» Task prompt: Below this sentence is a listing; return exactly its lines from the one with "torque | 81.0 Nm |" to the one with "Generated Thu Mar 19 03:28:34 CET 2020", both kept, and nothing more.

──────── Input ────────

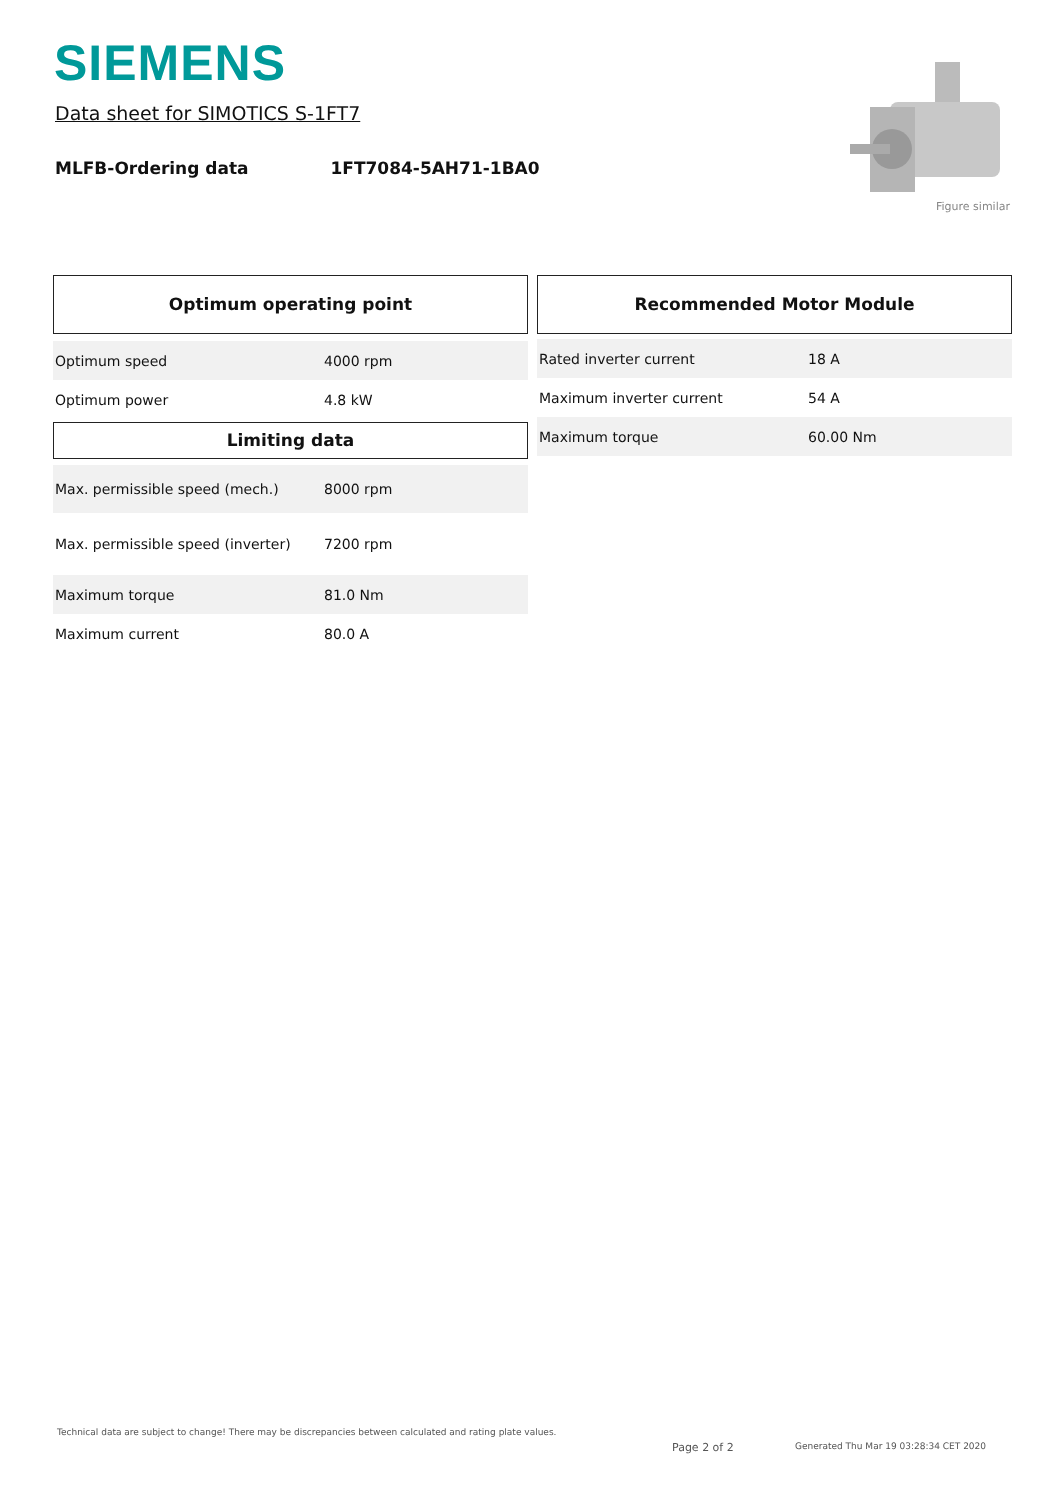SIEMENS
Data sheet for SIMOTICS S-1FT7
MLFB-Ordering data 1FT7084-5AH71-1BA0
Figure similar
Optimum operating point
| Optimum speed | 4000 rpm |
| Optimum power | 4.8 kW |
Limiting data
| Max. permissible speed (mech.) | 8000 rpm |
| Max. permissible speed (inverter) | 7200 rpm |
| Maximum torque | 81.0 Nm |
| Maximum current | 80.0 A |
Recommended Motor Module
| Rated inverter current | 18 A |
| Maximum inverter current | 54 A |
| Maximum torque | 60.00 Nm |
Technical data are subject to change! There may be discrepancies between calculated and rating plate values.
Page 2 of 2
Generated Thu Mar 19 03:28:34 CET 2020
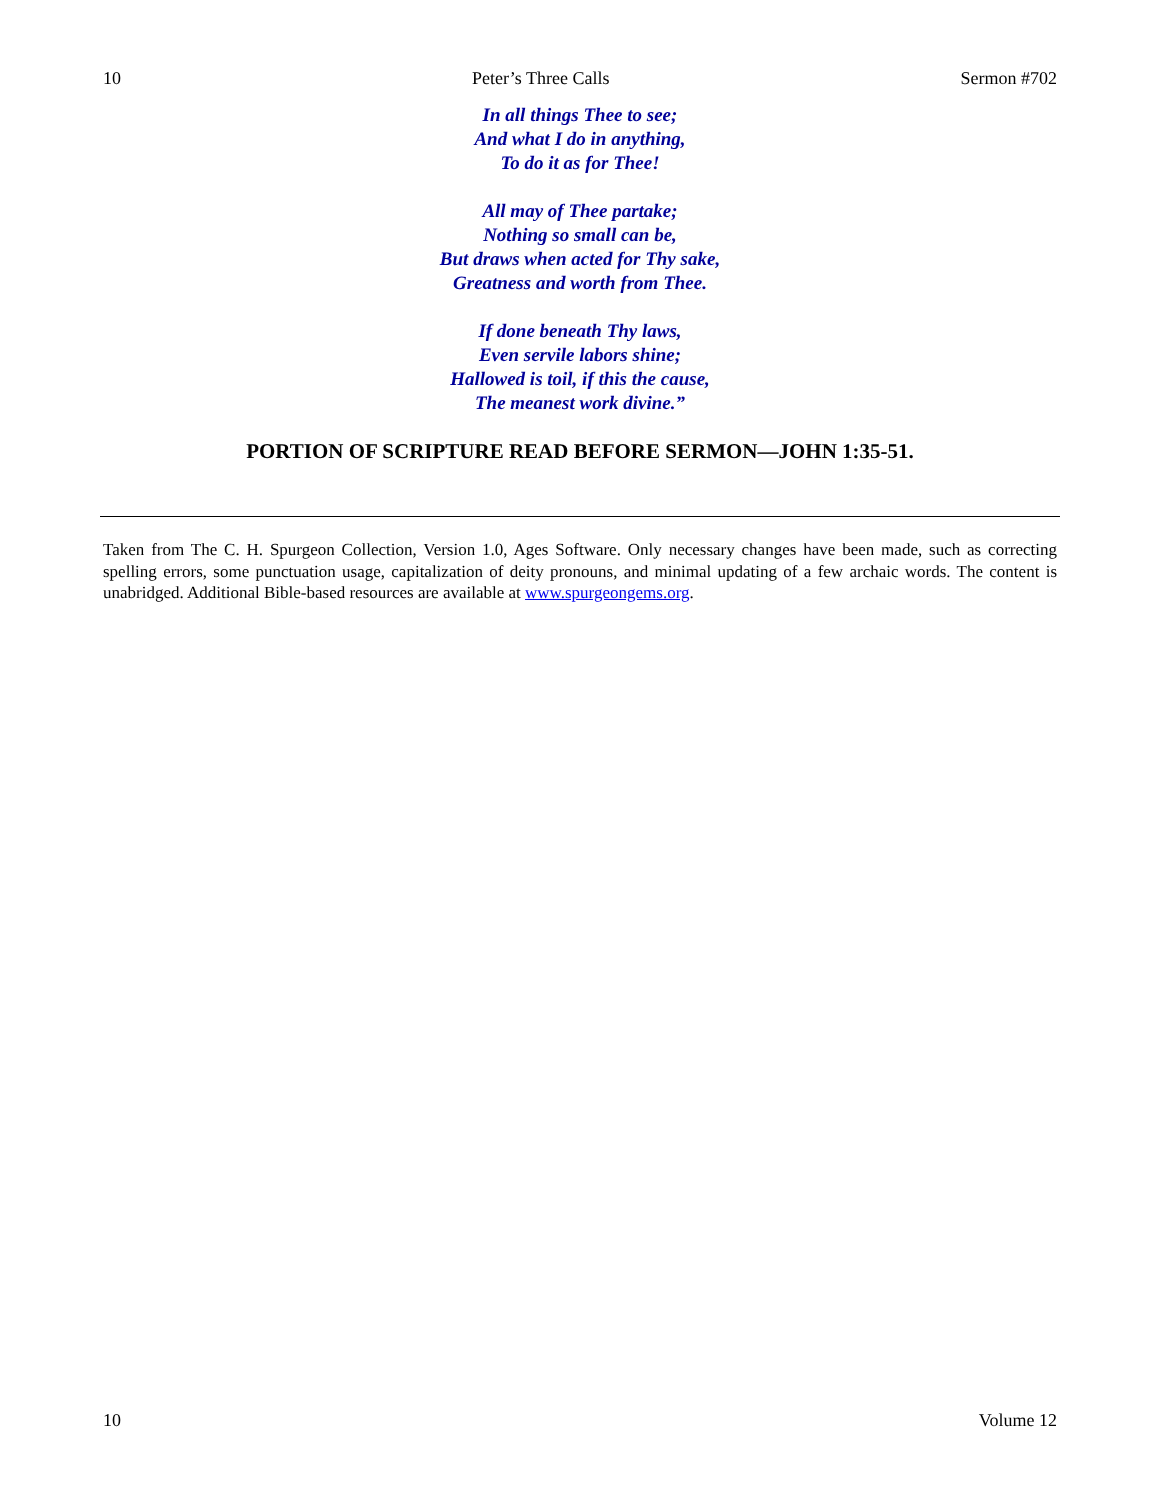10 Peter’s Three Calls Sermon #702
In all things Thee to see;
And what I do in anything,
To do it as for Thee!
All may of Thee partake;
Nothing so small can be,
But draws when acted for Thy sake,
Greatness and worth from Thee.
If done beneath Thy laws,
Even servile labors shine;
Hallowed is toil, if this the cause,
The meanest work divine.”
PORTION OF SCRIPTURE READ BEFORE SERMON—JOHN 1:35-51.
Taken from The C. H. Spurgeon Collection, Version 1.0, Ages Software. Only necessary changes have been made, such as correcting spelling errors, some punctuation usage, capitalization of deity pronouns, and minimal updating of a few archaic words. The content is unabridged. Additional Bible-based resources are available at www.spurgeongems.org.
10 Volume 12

────────

» Written solution:
| Maximum torque | 81.0 Nm |
| Maximum current | 80.0 A |
Recommended Motor Module
| Rated inverter current | 18 A |
| Maximum inverter current | 54 A |
| Maximum torque | 60.00 Nm |
Technical data are subject to change! There may be discrepancies between calculated and rating plate values.
Page 2 of 2
Generated Thu Mar 19 03:28:34 CET 2020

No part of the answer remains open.